→ **JOB**
Copy out all of the data below word for word, keeping every line as it is.
┌──
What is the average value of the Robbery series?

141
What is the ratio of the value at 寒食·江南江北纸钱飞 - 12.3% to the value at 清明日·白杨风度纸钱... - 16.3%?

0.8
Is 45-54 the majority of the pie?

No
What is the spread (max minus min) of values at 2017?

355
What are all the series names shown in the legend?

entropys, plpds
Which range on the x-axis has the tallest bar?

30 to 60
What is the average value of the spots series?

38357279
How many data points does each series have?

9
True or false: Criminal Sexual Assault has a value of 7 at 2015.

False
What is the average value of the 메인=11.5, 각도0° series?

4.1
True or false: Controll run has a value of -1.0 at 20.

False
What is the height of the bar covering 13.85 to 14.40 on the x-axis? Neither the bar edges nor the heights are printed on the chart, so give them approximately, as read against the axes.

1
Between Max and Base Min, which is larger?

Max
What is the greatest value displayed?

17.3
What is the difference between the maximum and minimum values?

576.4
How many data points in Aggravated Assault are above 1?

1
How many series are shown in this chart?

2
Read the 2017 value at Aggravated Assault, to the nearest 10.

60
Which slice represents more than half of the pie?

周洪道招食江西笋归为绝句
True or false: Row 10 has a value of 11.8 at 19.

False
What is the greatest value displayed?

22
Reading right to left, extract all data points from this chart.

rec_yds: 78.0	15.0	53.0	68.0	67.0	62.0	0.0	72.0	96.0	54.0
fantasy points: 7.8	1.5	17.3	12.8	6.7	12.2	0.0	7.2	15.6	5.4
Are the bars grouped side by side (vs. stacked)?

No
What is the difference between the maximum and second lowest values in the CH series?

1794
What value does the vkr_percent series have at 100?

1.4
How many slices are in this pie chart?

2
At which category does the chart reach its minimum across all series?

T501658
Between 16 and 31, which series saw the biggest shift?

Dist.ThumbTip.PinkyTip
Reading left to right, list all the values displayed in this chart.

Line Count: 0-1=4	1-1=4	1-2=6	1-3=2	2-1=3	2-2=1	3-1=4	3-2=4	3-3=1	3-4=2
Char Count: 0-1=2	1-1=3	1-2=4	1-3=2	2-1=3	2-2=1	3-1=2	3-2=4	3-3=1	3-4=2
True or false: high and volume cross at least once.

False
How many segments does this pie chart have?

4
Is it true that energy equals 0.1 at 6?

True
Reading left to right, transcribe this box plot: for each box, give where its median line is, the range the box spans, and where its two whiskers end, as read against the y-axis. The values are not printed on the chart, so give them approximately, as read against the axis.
└──
→ **EXERCISE RESULT**
What is the average value of the Robbery series?

141
What is the ratio of the value at 寒食·江南江北纸钱飞 - 12.3% to the value at 清明日·白杨风度纸钱... - 16.3%?

0.8
Is 45-54 the majority of the pie?

No
What is the spread (max minus min) of values at 2017?

355
What are all the series names shown in the legend?

entropys, plpds
Which range on the x-axis has the tallest bar?

30 to 60
What is the average value of the spots series?

38357279
How many data points does each series have?

9
True or false: Criminal Sexual Assault has a value of 7 at 2015.

False
What is the average value of the 메인=11.5, 각도0° series?

4.1
True or false: Controll run has a value of -1.0 at 20.

False
What is the height of the bar covering 13.85 to 14.40 on the x-axis? Neither the bar edges nor the heights are printed on the chart, so give them approximately, as read against the axes.

1
Between Max and Base Min, which is larger?

Max
What is the greatest value displayed?

17.3
What is the difference between the maximum and minimum values?

576.4
How many data points in Aggravated Assault are above 1?

1
How many series are shown in this chart?

2
Read the 2017 value at Aggravated Assault, to the nearest 10.

60
Which slice represents more than half of the pie?

周洪道招食江西笋归为绝句
True or false: Row 10 has a value of 11.8 at 19.

False
What is the greatest value displayed?

22
Reading right to left, extract all data points from this chart.

rec_yds: 78.0	15.0	53.0	68.0	67.0	62.0	0.0	72.0	96.0	54.0
fantasy points: 7.8	1.5	17.3	12.8	6.7	12.2	0.0	7.2	15.6	5.4
Are the bars grouped side by side (vs. stacked)?

No
What is the difference between the maximum and second lowest values in the CH series?

1794
What value does the vkr_percent series have at 100?

1.4
How many slices are in this pie chart?

2
At which category does the chart reach its minimum across all series?

T501658
Between 16 and 31, which series saw the biggest shift?

Dist.ThumbTip.PinkyTip
Reading left to right, list all the values displayed in this chart.

Line Count: 0-1=4	1-1=4	1-2=6	1-3=2	2-1=3	2-2=1	3-1=4	3-2=4	3-3=1	3-4=2
Char Count: 0-1=2	1-1=3	1-2=4	1-3=2	2-1=3	2-2=1	3-1=2	3-2=4	3-3=1	3-4=2
True or false: high and volume cross at least once.

False
How many segments does this pie chart have?

4
Is it true that energy equals 0.1 at 6?

True
Reading left to right, transcribe this box plot: for each box, give where its median line is, the range the box spans, and where its two whiskers end, as read against the y-axis. The values are not printed on the chart, so give them approximately, as read against the axis.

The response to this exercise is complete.